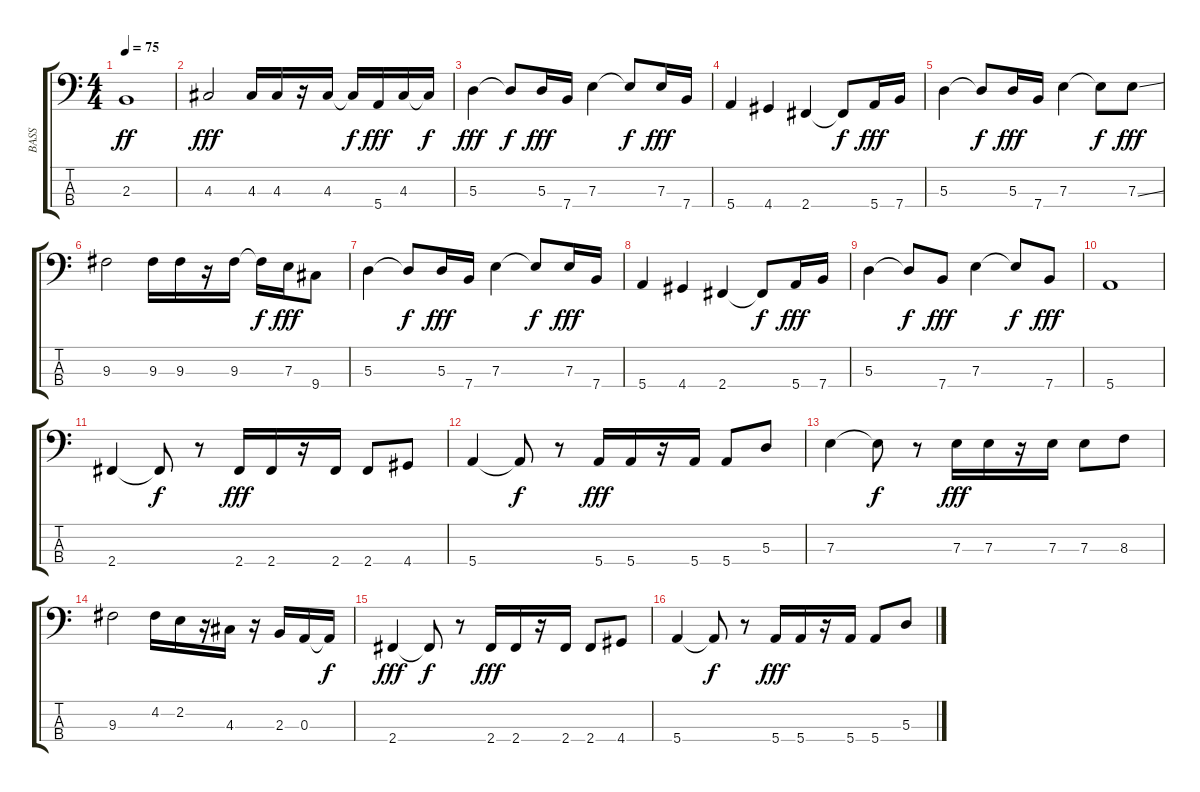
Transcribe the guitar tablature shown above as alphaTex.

\track ("BASS" "BASS") {instrument electricbasspick}
\staff {score tabs}
\tuning (G2 D2 A1 E1) {hide}
\ts (4 4)
\tempo 75
\clef f4
\ks c
2.3.1{dy ff} |
4.3.2{dy fff} 4.3.16 4.3.16 r.16 4.3.16 4.3{t}.16{dy f} 5.4.16{dy fff} 4.3.16 4.3{t}.16{dy f} |
5.3.4{dy fff} 5.3{t}.8{dy f} 5.3.16{dy fff} 7.4.16 7.3.4 7.3{t}.8{dy f} 7.3.16{dy fff} 7.4.16 |
5.4.4 4.4.4 2.4.4 2.4{t}.8{dy f} 5.4.16{dy fff} 7.4.16 |
5.3.4 5.3{t}.8{dy f} 5.3.16{dy fff} 7.4.16 7.3.4 7.3{t}.8{dy f} 7.3{ss}.8{dy fff} |
9.3.2 9.3.16 9.3.16 r.16 9.3.16 9.3{t}.16{dy f} 7.3.16{dy fff} 9.4.8 |
5.3.4 5.3{t}.8{dy f} 5.3.16{dy fff} 7.4.16 7.3.4 7.3{t}.8{dy f} 7.3.16{dy fff} 7.4.16 |
5.4.4 4.4.4 2.4.4 2.4{t}.8{dy f} 5.4.16{dy fff} 7.4.16 |
5.3.4 5.3{t}.8{dy f} 7.4.8{dy fff} 7.3.4 7.3{t}.8{dy f} 7.4.8{dy fff} |
5.4.1 |
2.4.4 2.4{t}.8{dy f} r.8 2.4.16{dy fff} 2.4.16 r.16 2.4.16 2.4.8 4.4.8 |
5.4.4 5.4{t}.8{dy f} r.8 5.4.16{dy fff} 5.4.16 r.16 5.4.16 5.4.8 5.3.8 |
7.3.4 7.3{t}.8{dy f} r.8 7.3.16{dy fff} 7.3.16 r.16 7.3.16 7.3.8 8.3.8 |
9.3.2 4.2.16 2.2.16 r.16 4.3.16 r.16 2.3.16 0.3.16 0.3{t}.16{dy f} |
2.4.4{dy fff} 2.4{t}.8{dy f} r.8 2.4.16{dy fff} 2.4.16 r.16 2.4.16 2.4.8 4.4.8 |
5.4.4 5.4{t}.8{dy f} r.8 5.4.16{dy fff} 5.4.16 r.16 5.4.16 5.4.8 5.3.8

▶ [Written request] Return every line above that contains the string "shown".

▶ [Result]
Transcribe the guitar tablature shown above as alphaTex.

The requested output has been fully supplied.